[Source records]
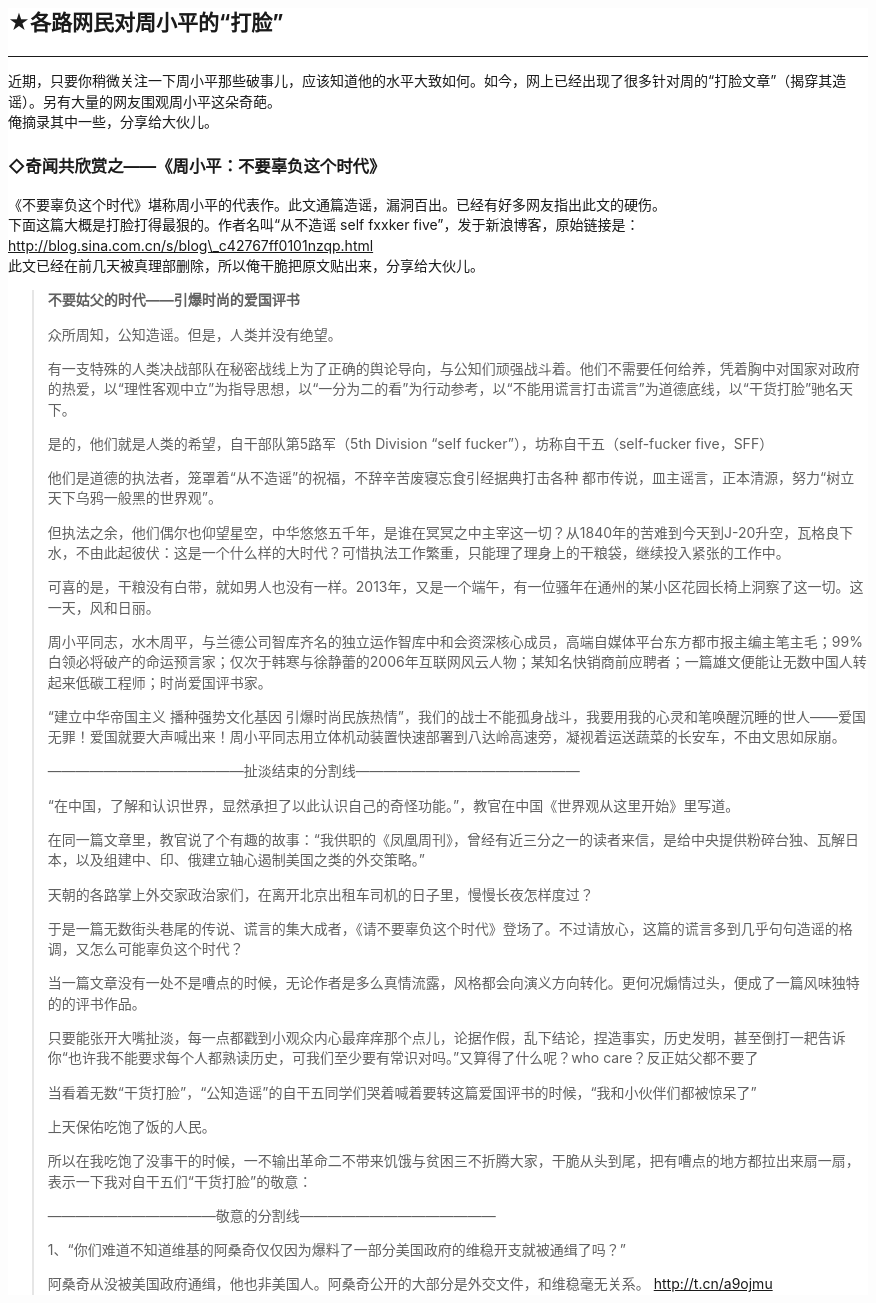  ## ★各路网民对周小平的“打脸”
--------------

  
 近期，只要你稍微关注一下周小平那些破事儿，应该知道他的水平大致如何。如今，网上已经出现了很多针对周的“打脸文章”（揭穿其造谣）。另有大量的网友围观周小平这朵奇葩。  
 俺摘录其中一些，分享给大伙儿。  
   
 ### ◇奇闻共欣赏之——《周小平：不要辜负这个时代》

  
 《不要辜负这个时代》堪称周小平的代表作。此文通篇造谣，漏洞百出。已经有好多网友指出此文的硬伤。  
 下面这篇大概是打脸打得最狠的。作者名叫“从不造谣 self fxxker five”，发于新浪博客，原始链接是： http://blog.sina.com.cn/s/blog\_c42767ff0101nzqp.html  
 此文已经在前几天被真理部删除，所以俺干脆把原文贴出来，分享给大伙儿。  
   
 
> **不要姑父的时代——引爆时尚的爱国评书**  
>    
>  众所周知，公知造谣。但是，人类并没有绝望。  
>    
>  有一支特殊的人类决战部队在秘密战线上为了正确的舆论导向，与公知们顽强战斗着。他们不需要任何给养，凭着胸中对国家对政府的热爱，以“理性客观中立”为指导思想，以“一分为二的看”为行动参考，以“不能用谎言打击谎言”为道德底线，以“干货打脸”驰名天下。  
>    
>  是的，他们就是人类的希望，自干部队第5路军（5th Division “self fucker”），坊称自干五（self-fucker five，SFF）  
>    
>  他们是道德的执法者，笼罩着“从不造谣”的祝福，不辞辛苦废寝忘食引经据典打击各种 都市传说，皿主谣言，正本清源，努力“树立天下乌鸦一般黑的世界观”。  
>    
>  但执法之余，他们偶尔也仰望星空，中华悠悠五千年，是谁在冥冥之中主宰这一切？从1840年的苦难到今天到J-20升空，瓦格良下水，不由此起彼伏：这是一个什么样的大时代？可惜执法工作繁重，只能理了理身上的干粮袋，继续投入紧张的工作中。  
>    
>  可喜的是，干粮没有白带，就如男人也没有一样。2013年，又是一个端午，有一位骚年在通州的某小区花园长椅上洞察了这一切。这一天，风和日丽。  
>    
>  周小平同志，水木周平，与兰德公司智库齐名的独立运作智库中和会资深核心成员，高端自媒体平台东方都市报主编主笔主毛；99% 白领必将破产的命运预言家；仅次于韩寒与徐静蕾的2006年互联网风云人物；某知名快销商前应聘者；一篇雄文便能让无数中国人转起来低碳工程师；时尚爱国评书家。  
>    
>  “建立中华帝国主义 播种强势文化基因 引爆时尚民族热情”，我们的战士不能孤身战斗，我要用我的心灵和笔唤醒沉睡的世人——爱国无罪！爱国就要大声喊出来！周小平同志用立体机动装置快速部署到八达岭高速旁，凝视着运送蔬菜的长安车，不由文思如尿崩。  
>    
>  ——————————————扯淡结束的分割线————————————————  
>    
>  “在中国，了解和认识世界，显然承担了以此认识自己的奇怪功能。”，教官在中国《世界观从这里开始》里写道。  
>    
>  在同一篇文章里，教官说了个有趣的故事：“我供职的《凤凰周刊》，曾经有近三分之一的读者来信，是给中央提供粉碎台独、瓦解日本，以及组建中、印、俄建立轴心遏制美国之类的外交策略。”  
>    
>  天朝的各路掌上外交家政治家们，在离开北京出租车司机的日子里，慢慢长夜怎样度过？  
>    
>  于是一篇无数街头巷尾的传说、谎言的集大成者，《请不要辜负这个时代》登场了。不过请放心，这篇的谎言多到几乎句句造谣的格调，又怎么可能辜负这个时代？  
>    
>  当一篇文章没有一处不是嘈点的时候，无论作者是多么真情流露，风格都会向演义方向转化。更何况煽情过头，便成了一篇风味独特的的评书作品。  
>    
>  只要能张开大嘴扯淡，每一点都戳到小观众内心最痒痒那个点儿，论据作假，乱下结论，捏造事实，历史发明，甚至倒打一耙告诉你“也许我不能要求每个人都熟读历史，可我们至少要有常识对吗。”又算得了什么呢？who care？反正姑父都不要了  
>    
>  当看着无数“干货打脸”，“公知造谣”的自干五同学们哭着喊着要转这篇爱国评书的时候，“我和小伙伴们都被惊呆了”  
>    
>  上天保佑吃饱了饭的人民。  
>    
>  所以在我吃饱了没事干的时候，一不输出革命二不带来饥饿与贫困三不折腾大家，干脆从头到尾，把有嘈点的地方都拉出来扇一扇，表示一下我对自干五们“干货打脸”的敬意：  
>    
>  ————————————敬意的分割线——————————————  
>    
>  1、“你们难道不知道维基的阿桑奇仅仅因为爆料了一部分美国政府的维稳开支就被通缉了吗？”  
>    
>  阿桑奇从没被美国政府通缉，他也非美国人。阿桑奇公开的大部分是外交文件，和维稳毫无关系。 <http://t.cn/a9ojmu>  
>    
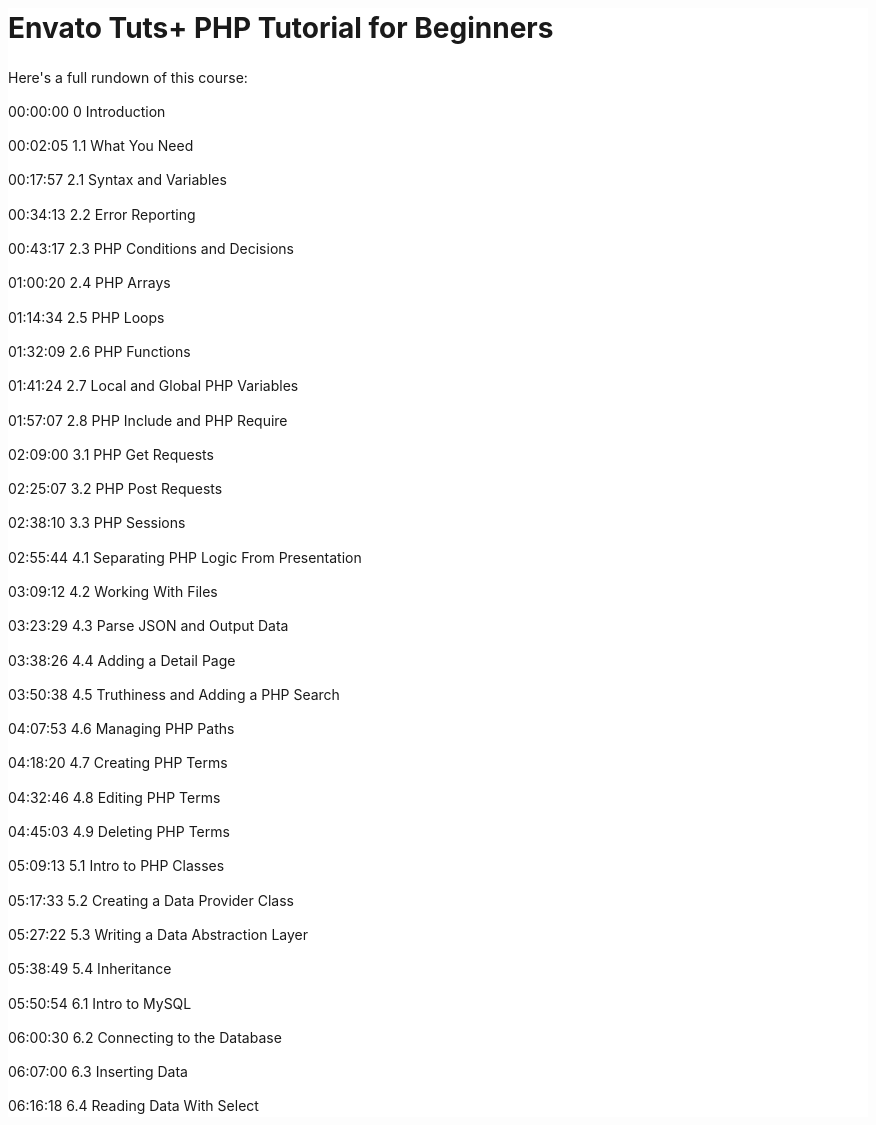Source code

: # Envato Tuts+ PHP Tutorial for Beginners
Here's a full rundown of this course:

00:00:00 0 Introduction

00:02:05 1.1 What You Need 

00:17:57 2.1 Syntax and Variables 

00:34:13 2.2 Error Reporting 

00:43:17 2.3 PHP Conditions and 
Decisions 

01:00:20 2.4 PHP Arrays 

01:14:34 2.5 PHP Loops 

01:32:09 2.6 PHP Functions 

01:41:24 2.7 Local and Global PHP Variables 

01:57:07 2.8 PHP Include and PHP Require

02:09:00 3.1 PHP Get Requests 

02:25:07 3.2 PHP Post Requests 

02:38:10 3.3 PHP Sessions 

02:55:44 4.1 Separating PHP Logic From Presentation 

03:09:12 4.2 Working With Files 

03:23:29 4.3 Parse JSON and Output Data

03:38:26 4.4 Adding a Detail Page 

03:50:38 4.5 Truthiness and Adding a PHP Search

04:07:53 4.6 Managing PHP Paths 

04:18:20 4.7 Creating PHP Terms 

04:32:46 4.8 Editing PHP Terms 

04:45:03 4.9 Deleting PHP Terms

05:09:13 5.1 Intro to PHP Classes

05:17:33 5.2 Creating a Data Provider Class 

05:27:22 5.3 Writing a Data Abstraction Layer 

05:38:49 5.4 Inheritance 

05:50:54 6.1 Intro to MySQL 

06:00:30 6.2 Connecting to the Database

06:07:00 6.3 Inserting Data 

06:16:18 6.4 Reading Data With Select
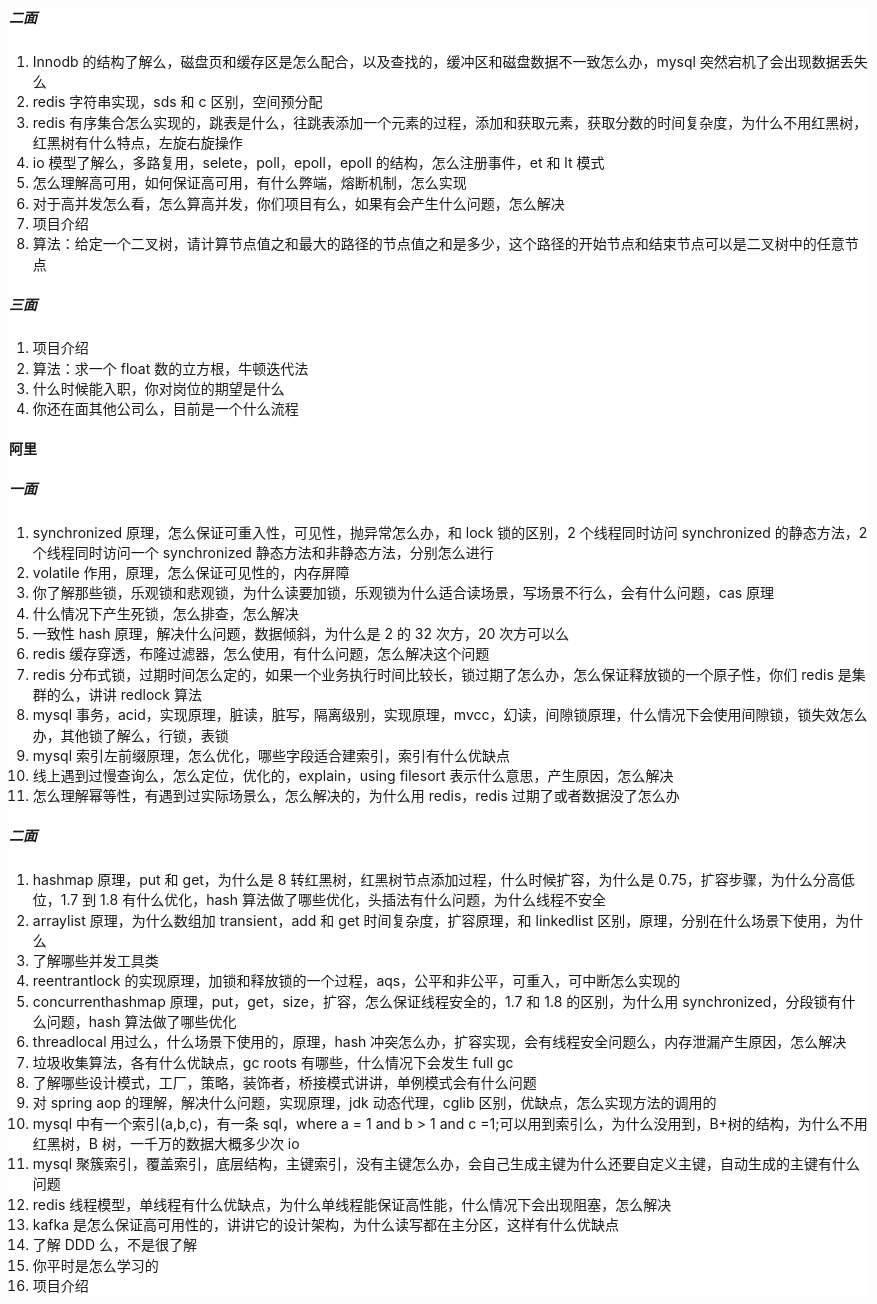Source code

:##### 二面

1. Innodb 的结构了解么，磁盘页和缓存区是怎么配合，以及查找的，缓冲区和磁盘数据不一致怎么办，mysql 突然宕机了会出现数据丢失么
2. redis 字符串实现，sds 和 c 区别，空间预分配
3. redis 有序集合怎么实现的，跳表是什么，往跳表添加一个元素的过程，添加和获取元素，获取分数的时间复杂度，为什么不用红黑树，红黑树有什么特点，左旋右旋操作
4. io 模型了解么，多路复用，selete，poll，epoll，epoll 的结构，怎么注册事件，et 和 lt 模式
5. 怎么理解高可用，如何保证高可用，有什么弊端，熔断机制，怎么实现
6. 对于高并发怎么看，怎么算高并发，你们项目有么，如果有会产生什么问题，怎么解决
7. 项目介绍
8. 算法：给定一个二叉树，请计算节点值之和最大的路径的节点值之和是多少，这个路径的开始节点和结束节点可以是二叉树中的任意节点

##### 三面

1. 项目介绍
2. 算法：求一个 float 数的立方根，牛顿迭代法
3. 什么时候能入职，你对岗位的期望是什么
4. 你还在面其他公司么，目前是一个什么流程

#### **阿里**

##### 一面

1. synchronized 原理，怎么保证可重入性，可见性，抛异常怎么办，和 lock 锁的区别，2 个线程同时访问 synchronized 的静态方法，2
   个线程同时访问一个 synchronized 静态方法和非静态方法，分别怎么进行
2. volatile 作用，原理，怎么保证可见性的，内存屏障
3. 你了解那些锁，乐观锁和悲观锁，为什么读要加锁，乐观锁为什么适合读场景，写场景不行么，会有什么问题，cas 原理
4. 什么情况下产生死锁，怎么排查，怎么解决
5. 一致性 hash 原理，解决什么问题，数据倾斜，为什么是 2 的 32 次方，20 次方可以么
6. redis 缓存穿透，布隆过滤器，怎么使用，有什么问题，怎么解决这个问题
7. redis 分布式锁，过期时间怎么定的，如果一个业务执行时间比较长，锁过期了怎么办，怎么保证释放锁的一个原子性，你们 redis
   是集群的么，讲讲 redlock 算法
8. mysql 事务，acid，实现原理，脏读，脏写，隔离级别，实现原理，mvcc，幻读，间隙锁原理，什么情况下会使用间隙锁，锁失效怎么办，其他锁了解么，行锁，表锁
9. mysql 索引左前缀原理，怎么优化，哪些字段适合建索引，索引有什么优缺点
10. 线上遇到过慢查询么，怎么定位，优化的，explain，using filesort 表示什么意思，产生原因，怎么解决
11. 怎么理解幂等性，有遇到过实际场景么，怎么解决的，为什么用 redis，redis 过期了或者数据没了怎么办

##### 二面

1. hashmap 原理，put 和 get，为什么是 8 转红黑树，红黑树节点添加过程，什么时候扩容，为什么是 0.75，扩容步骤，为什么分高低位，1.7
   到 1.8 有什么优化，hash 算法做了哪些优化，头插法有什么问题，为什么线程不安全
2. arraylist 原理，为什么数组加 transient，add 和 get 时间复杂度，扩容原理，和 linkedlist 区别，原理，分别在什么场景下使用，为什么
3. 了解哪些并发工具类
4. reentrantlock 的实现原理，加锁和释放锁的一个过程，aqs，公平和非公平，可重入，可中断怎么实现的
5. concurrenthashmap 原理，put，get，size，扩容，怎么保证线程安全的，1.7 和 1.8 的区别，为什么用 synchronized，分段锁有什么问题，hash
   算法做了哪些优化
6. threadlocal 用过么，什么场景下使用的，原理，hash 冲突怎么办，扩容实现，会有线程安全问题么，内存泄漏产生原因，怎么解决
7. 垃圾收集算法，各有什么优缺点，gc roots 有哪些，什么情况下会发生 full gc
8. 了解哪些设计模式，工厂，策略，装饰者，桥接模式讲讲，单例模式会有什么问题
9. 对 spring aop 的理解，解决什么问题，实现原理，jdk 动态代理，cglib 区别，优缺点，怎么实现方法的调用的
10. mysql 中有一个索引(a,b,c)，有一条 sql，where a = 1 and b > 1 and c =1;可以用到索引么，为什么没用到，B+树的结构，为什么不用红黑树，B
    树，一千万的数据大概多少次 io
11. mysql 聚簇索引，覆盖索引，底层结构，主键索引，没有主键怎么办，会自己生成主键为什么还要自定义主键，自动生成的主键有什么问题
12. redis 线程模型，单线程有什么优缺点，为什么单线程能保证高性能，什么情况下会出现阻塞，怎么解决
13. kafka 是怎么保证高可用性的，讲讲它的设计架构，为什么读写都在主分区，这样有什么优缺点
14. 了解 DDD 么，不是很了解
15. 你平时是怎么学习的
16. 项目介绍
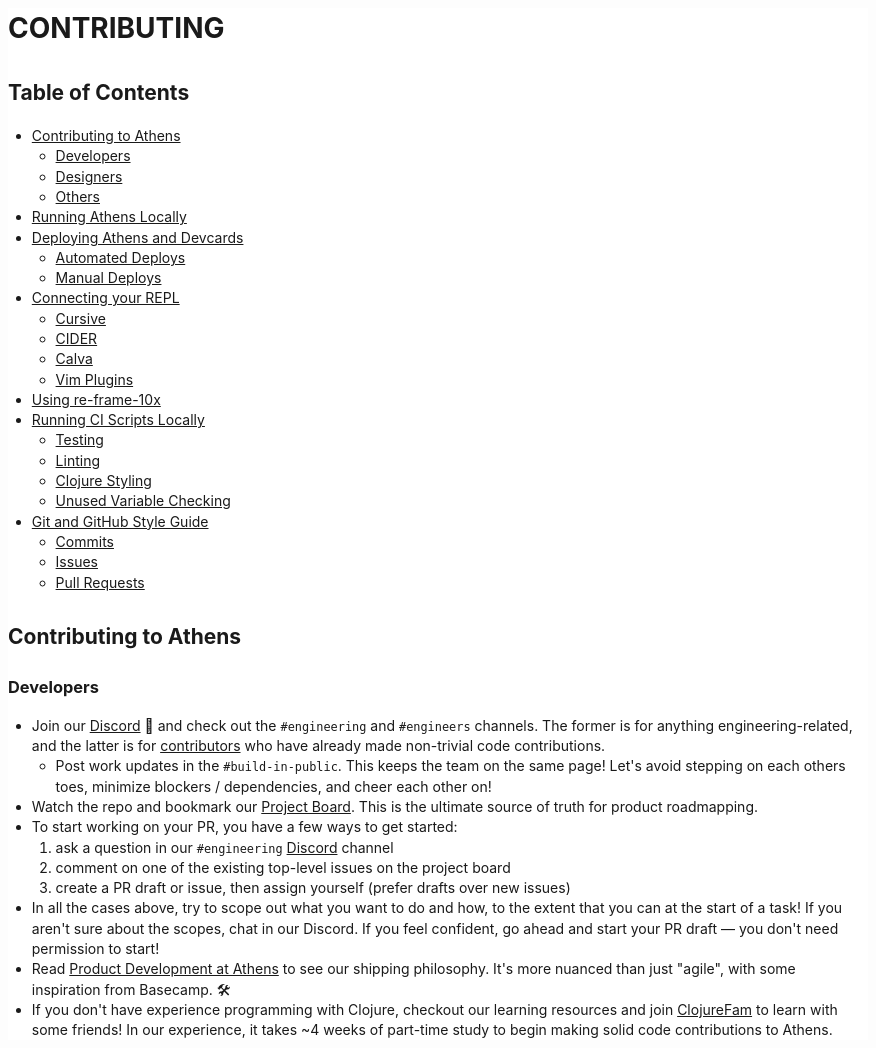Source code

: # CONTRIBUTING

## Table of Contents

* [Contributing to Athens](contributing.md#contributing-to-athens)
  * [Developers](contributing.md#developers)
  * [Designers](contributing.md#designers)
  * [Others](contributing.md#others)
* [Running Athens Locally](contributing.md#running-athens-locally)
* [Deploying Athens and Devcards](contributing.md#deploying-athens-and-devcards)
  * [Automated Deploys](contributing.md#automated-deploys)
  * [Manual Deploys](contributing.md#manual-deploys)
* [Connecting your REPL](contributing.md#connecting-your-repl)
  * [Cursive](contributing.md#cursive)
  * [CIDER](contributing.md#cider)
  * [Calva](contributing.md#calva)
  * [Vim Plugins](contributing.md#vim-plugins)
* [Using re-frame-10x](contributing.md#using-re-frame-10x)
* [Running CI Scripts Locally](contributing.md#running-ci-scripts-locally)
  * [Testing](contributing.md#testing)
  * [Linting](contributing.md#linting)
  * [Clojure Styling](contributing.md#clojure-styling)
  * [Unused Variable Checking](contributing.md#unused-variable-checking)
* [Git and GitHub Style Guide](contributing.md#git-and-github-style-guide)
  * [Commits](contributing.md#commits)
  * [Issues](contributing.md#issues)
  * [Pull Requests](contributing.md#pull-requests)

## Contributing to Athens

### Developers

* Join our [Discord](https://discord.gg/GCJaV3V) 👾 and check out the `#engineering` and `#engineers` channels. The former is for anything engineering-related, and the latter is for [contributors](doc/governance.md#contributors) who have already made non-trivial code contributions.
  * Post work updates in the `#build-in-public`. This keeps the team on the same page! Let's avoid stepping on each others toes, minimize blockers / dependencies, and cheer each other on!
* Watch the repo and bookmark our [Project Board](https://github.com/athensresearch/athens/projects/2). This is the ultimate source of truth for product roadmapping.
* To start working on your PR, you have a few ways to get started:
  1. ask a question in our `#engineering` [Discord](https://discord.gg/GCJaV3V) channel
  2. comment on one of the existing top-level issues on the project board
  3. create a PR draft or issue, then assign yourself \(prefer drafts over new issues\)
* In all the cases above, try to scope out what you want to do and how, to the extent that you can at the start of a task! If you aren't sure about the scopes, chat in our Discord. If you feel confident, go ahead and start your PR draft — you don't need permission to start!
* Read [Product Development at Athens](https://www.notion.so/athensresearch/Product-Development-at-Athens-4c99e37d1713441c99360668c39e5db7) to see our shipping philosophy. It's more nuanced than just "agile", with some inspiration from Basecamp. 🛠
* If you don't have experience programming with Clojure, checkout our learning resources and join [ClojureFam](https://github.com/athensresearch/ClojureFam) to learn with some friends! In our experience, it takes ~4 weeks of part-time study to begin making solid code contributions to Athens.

> Your assignment: Report every line of the records above that contains the string "running", treating uppercase and lowercase letters as distinct.

> Exercise response:
* [Running Athens Locally](contributing.md#running-athens-locally)
* [Running CI Scripts Locally](contributing.md#running-ci-scripts-locally)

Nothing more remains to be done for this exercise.